Recently I blogged about an article Malcolm Gladwell wrote for the New Yorker, entitled “Late Bloomers: Why Do We Equate Genius with Precocity?” Little did I realize it was a prelude to the release of his latest book, Outliers: The Story of Success. (Silly me, I guess I need to get a bit more switched on to the ins and outs of the publishing industry.)
In Outliers, Gladwell poses a basic question: Why do some people succeed far more than others?
Here’s what the book jacket has to say:
There is a story that is usually told about extremely successful people, a story that focuses on intelligence and ambition. In Outliers, Malcolm Gladwell argues that the true story of success is very different, and that if we want to understand how some people thrive, we should spend more time looking around them—at such things as their family, their birthplace, or even their birthdate.
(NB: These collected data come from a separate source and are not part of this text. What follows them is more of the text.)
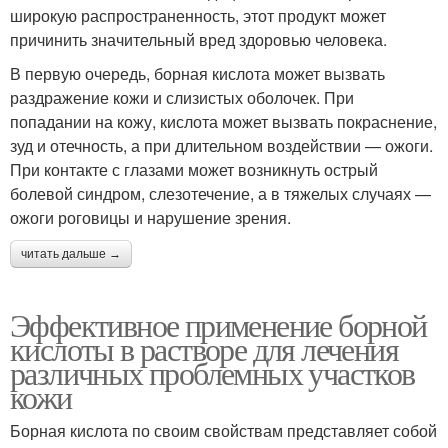
широкую распространенность, этот продукт может
причинить значительный вред здоровью человека.
В первую очередь, борная кислота может вызвать
раздражение кожи и слизистых оболочек. При
попадании на кожу, кислота может вызвать покраснение,
зуд и отечность, а при длительном воздействии — ожоги.
При контакте с глазами может возникнуть острый
болевой синдром, слезотечение, а в тяжелых случаях —
ожоги роговицы и нарушение зрения.
читать дальше →
Эффективное применение борной
кислоты в растворе для лечения
различных проблемных участков
кожи
Борная кислота по своим свойствам представляет собой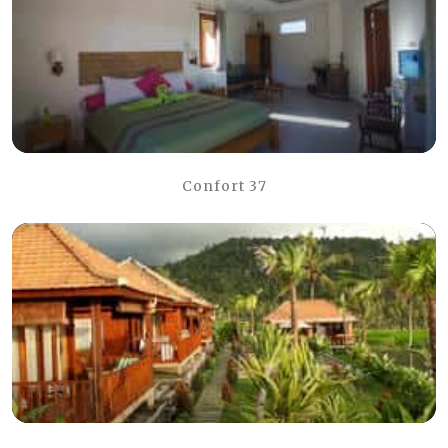
Confort 37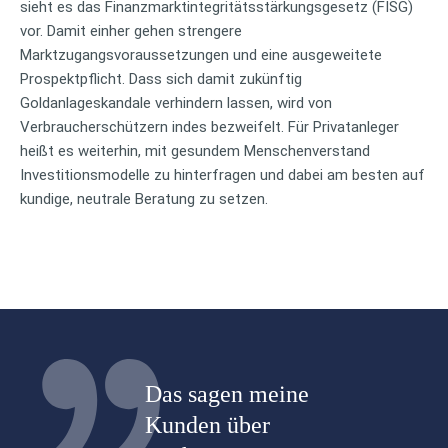
sieht es das Finanzmarktintegritätsstärkungsgesetz (FISG)
vor. Damit einher gehen strengere
Marktzugangsvoraussetzungen und eine ausgeweitete
Prospektpflicht. Dass sich damit zukünftig
Goldanlageskandale verhindern lassen, wird von
Verbraucherschützern indes bezweifelt. Für Privatanleger
heißt es weiterhin, mit gesundem Menschenverstand
Investitionsmodelle zu hinterfragen und dabei am besten auf
kundige, neutrale Beratung zu setzen.
Das sagen meine
Kunden über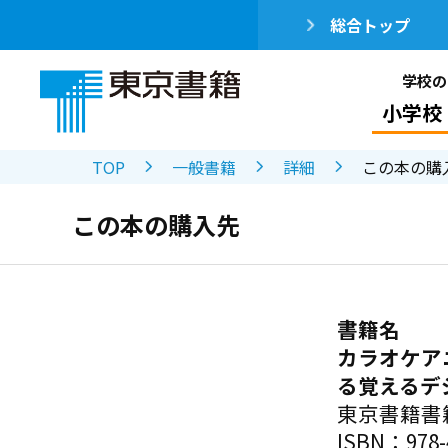
総合トップ
学校の
小学校
TOP
一般書籍
詳細
この本の購
この本の購入先
書籍名
カラオケア
る覚えるデ
東京書籍書
ISBN：978-4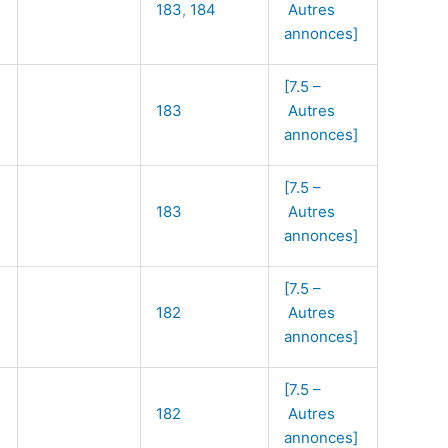
183
,
184
Autres
annonces]
[7.5 –
183
Autres
annonces]
[7.5 –
183
Autres
annonces]
[7.5 –
182
Autres
annonces]
[7.5 –
182
Autres
annonces]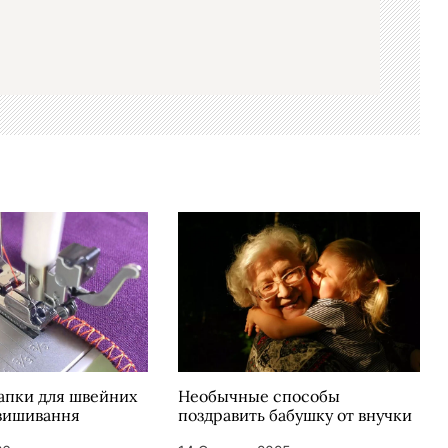
лапки для швейних
Необычные способы
вишивання
поздравить бабушку от внучки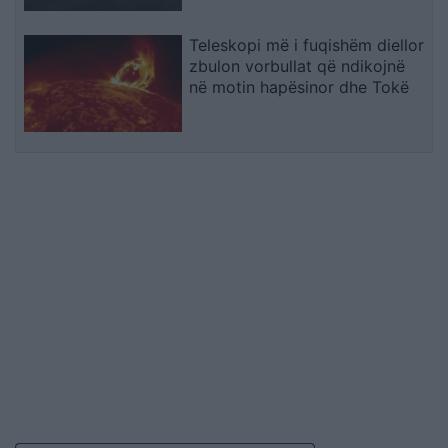
Teleskopi më i fuqishëm diellor
zbulon vorbullat që ndikojnë
në motin hapësinor dhe Tokë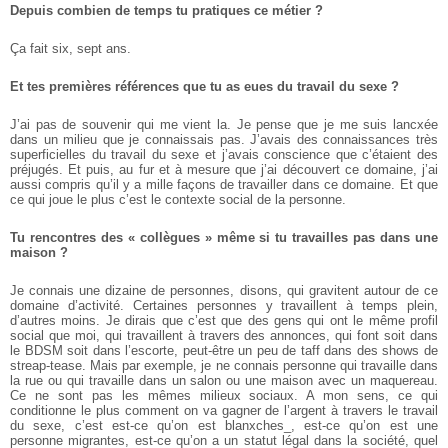
Depuis combien de temps tu pratiques ce métier ?
Ça fait six, sept ans.
Et tes premières références que tu as eues du travail du sexe ?
J’ai pas de souvenir qui me vient la. Je pense que je me suis lancxée
dans un milieu que je connaissais pas. J’avais des connaissances très
superficielles du travail du sexe et j’avais conscience que c’étaient des
préjugés.
Et puis, au fur et à mesure que j’ai découvert ce domaine, j’ai
aussi compris qu’il y a mille façons de travailler dans ce domaine. Et que
ce qui joue le plus c’est le contexte social de la personne.
Tu rencontres des « collègues » même si tu travailles pas dans une
maison ?
Je connais une dizaine de personnes, disons, qui gravitent autour de ce
domaine d’activité. Certaines personnes y travaillent à temps plein,
d’autres moins. Je dirais que c’est que des gens qui ont le même profil
social que moi, qui travaillent à travers des annonces, qui font soit dans
le BDSM soit dans l’escorte, peut-être un peu de taff dans des shows de
streap-tease.
Mais par exemple, je ne connais personne qui travaille dans
la rue ou qui travaille dans un salon ou une maison avec un maquereau.
Ce ne sont pas les mêmes milieux sociaux.
A mon sens, ce qui
conditionne le plus comment on va gagner de l’argent à travers le travail
du sexe, c’est est-ce qu’on est blanxches_, est-ce qu’on est une
personne migrantes, est-ce qu’on a un statut légal dans la société, quel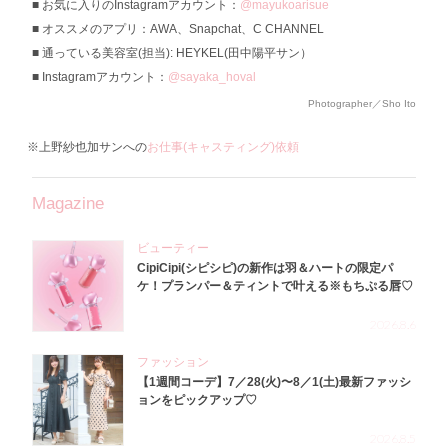
お気に入りのInstagramアカウント：
@mayukoarisue
オススメのアプリ：AWA、Snapchat、C CHANNEL
通っている美容室(担当): HEYKEL(田中陽平サン）
Instagramアカウント：
@sayaka_hoval
Photographer／Sho Ito
※上野紗也加サンへの
お仕事(キャスティング)依頼
Magazine
ビューティー
CipiCipi(シピシピ)の新作は羽＆ハートの限定パ
ケ！プランパー＆ティントで叶える※もちぷる唇♡
2026.8.6
ファッション
【1週間コーデ】7／28(火)〜8／1(土)最新ファッシ
ョンをピックアップ♡
2026.8.5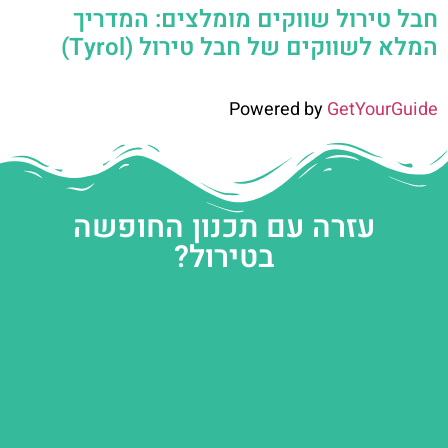
חבל טירול שווקים מומלצים: המדריך
המלא לשווקים של חבל טירול (Tyrol)
Powered by
GetYourGuide
עזרה עם תכנון החופשה
בטירול?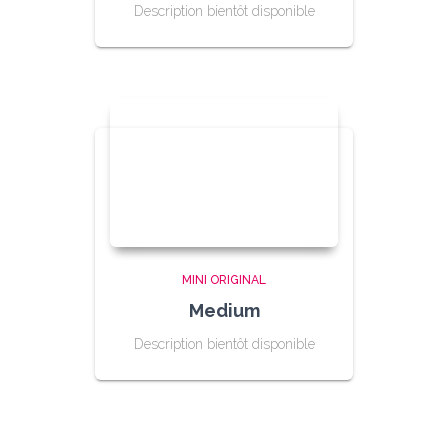
Description bientôt disponible
MINI ORIGINAL
Medium
Description bientôt disponible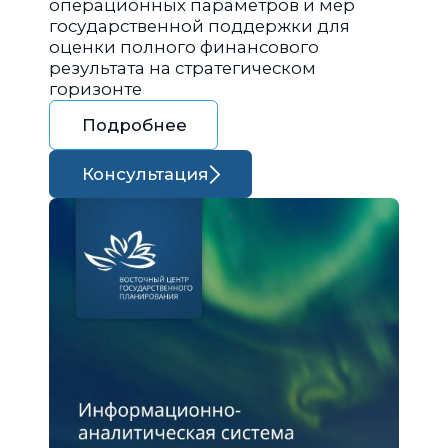
операционных параметров и мер
государственной поддержки для
оценки полного финансового
результата на стратегическом
горизонте
Подробнее
Консультация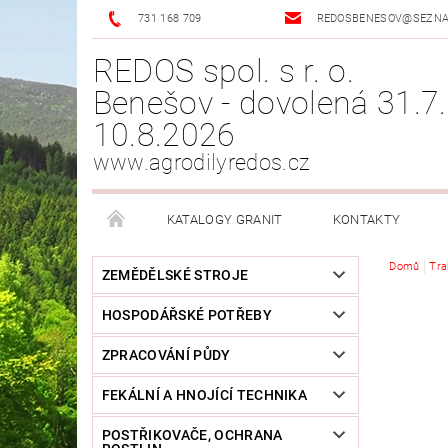
731 168 709
REDOSBENESOV@SEZN
REDOS spol. s r. o.
Benešov - dovolená 31.7.
10.8.2026
www.agrodilyredos.cz
KATALOGY GRANIT
KONTAKTY
Domů
Tra
ZEMĚDĚLSKÉ STROJE
HOSPODÁŘSKÉ POTŘEBY
ZPRACOVÁNÍ PŮDY
FEKÁLNÍ A HNOJÍCÍ TECHNIKA
POSTŘIKOVAČE, OCHRANA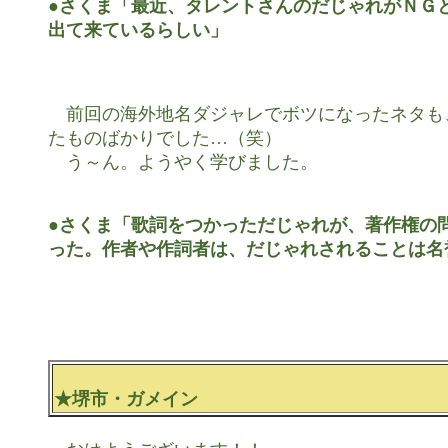
●さくま「最近、タレントさんのだじゃれがＮＧと
出て来ているらしい」
　前回の海外地名ダジャレでボツになったネタも
たものばかりでした…（笑）

　う～ん。ようやく学びました。

●さくま「歌詞をつかっただじゃれが、著作権の問
った。作者や作詞者は、だじゃれされることは名
★堺市・ガメイン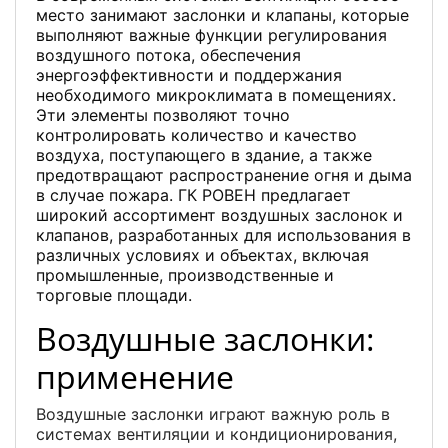
место занимают заслонки и клапаны, которые
выполняют важные функции регулирования
воздушного потока, обеспечения
энергоэффективности и поддержания
необходимого микроклимата в помещениях.
Эти элементы позволяют точно
контролировать количество и качество
воздуха, поступающего в здание, а также
предотвращают распространение огня и дыма
в случае пожара. ГК РОВЕН предлагает
широкий ассортимент воздушных заслонок и
клапанов, разработанных для использования в
различных условиях и объектах, включая
промышленные, производственные и
торговые площади.
Воздушные заслонки:
применение
Воздушные заслонки играют важную роль в
системах вентиляции и кондиционирования,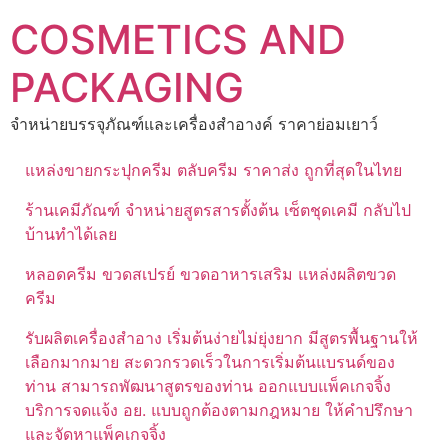
Skip
COSMETICS AND
to
content
PACKAGING
จำหน่ายบรรจุภัณฑ์และเครื่องสำอางค์ ราคาย่อมเยาว์
แหล่งขายกระปุกครีม ตลับครีม ราคาส่ง ถูกที่สุดในไทย
ร้านเคมีภัณฑ์ จำหน่ายสูตรสารตั้งต้น เซ็ตชุดเคมี กลับไป
บ้านทำได้เลย
หลอดครีม ขวดสเปรย์ ขวดอาหารเสริม แหล่งผลิตขวด
ครีม
รับผลิตเครื่องสำอาง เริ่มต้นง่ายไม่ยุ่งยาก มีสูตรพื้นฐานให้
เลือกมากมาย สะดวกรวดเร็วในการเริ่มต้นแบรนด์ของ
ท่าน สามารถพัฒนาสูตรของท่าน ออกแบบแพ็คเกจจิ้ง
บริการจดแจ้ง อย. แบบถูกต้องตามกฎหมาย ให้คำปรึกษา
และจัดหาแพ็คเกจจิ้ง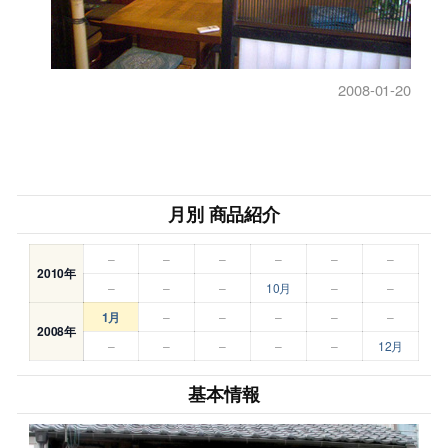
2008-01-20
月別 商品紹介
–
–
–
–
–
–
2010年
–
–
–
10月
–
–
1月
–
–
–
–
–
2008年
–
–
–
–
–
12月
基本情報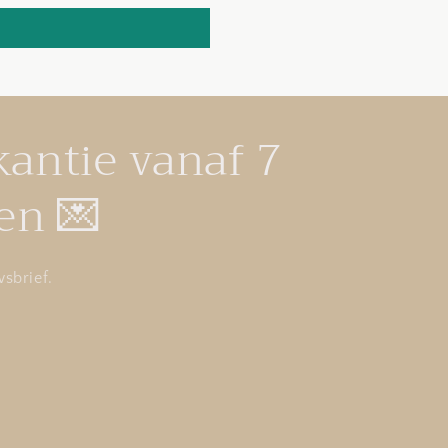
kantie vanaf 7
en 💌
sbrief.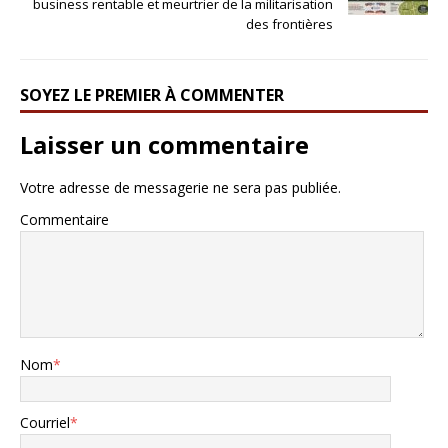
business rentable et meurtrier de la militarisation
des frontières
SOYEZ LE PREMIER À COMMENTER
Laisser un commentaire
Votre adresse de messagerie ne sera pas publiée.
Commentaire
Nom
*
Courriel
*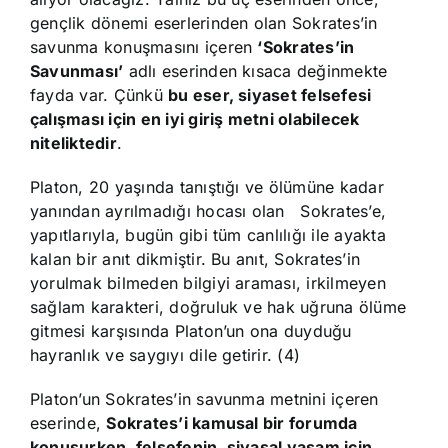
gençlik dönemi eserlerinden olan Sokrates’in
savunma konuşmasını içeren
‘Sokrates’in
Savunması’
adlı eserinden kısaca değinmekte
fayda var. Çünkü
bu eser, siyaset felsefesi
çalışması için en iyi giriş metni olabilecek
niteliktedir
.
Platon, 20 yaşında tanıştığı ve ölümüne kadar
yanından ayrılmadığı hocası olan Sokrates’e,
yapıtlarıyla, bugün gibi tüm canlılığı ile ayakta
kalan bir anıt dikmiştir. Bu anıt, Sokrates’in
yorulmak bilmeden bilgiyi araması, irkilmeyen
sağlam karakteri, doğruluk ve hak uğruna ölüme
gitmesi karşısında Platon’un ona duyduğu
hayranlık ve saygıyı dile getirir. (4)
Platon’un Sokrates’in savunma metnini içeren
eserinde,
Sokrates’i kamusal bir forumda
konuşurken, felsefenin, siyasal yaşam için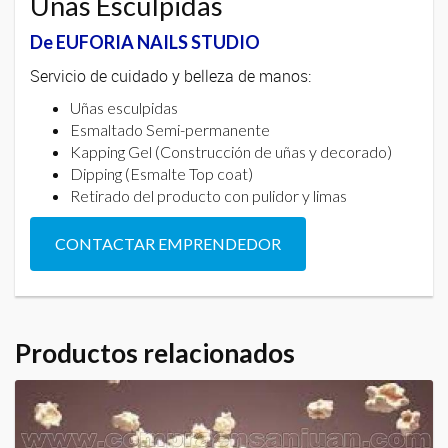
Uñas Esculpidas
De EUFORIA NAILS STUDIO
Servicio de cuidado y belleza de manos:
Uñas esculpidas
Esmaltado Semi-permanente
Kapping Gel (Construcción de uñas y decorado)
Dipping (Esmalte Top coat)
Retirado del producto con pulidor y limas
CONTACTAR EMPRENDEDOR
Productos relacionados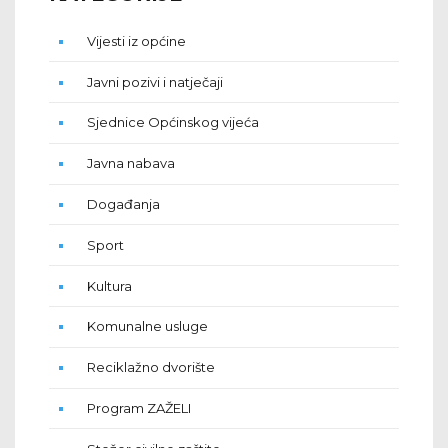
Vijesti iz općine
Javni pozivi i natječaji
Sjednice Općinskog vijeća
Javna nabava
Događanja
Sport
Kultura
Komunalne usluge
Reciklažno dvorište
Program ZAŽELI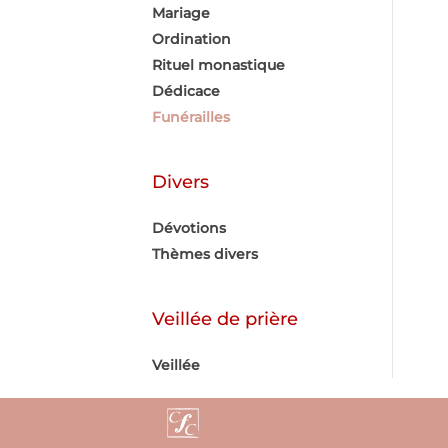
Mariage
Ordination
Rituel monastique
Dédicace
Funérailles
Divers
Dévotions
Thèmes divers
Veillée de prière
Veillée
Maybe it’s just me, but I find this stuff fascinating. And it’s not just a function of being a parent to a kid that’s been blessed with large amounts of smarts. Over the years I’ve asked people, “What do you think is THE place to be right now?“ (Think Prague and Budapest just after the fall of the Berlin Wall. Think Paris in the 1920s, and 1950s. San Francisco in the 1960s.) On the day after the election I commented to my college-age interns how lucky they are to be the age they are at the cusp of the Obama presidency. Timing matters. In this blog I’ve shared my thoughts on being lumped in with the Boomers, and of having the ill luck to graduate into two recessions. Location matters too. Back in my undergrad days, I was an international relations major when few schools offered programs in that field. My first year of college found me at my safety school in Worcester, MA. Not exactly a hotbed of internationalism. Which is why I transferred to a school in DC.
But back to Gladwell. He takes the kernels of things I’ve mused about, turns up interesting examples and synthesizes them in a fresh “who knew?” way that is 100 times better.
- He gives the definitive answer to every mother who has agonized if she should “red shirt” her late birthday her child. Gladwell looks at athletes across the spectrum and says “yes.” Made me think it would be interesting to do an analysis of birthdates of kids who are in the MCPS magnet programs. And how lower income families are less likely to red shirt because they need the childcare that school provides.
- He talks about the 10,000 hour rule, which states that raw talent is not enough. To achieve excellence, a person has to put in 10,000 hours, or about 10 year of intensive, diligent practice. Which immediately made me wonder, what are my kids doing toward this magic number? (Or myself, for that matter!) Thing is, one can often only see that something was preparation in hindsight. (Is all that knitting laying the groundwork for a fabulous career as a couture knitwear designer?)
- He gives the heartbreaking case of Chris Langen, a brilliant man whose life circumstances have shaped him in such away that he’s never achieved the success one might imagine for someone with his gifts. It made me think a lot about the immigrant kids in my community and what forces are shaping them.
- He also looks at the case of top New York lawyers–and how not only being Jewish, but being Jewish and born in a demographic trough (the 1930s) with parents who were garment workers made all the difference. I found this chapter fascinating as it parallels the story of my husband’s grandfather. He came to this country at the age of 4, spent years in an orphanage because his mother couldn’t afford to support him. He sold newspapers on Maxwell Street in Chicago, came under the patronage of a politically powerful lawyer, went from high school straight to law school (you could do that in those days, I guess), made a lot of money during the Depression and retired a state supreme court judge.
Critics are saying the book is short on research and citation…true. But I forgive him. I’m halfway through the book already (it’s a short and fast read) and I have to say it’s fun and thought-provoking.
[Listen to an interview of Gladwell on NPR here. Page includes excerpt and listener comments.]
I wonder what 10,000 hours does without some initial talent. It probably allows the person to achieve all the things that talent would have allowed them to achieve early on.
I often talk to my gifted boys about the importance of hard work–which is a tough sell when they can coast pretty easily through school.
Laura Vanderkam of the Gifted Exchange Blog has a review of Outliers here: http://www.city-journal.org/2008/bc1126lv.html
And, BTW, my husband’s granpda sold socks on Maxwell Street (no lawyers or judges in our family, though).
Another interesting take on Gladwell’s ideas here: http://isteve.blogspot.com/2008/04/cezanne-vs-picasso-vs-malcolm-gladwell.html
I have never been able to take Gladwell very seriously, I must confess. Too many factual errors right on the surface for me to believe that his underlying research is worth much.
Oh, and here, especially on the 10,000-hour thing (which seemed to me too glib to be true): http://michaelnielsen.org/blog/?p=496
I read through the counter examples in the articles. Two were off topic and one tried to address it with countereaxmples – like Heisenberg – but anyone reading his biography would see that he fits Gladwells’s thesis to a T.
He was a math prodigy with academic parents with a wide circle of academic friends who used new tools to solve problems that were new in a location that was in ferment on all intellectual fronts.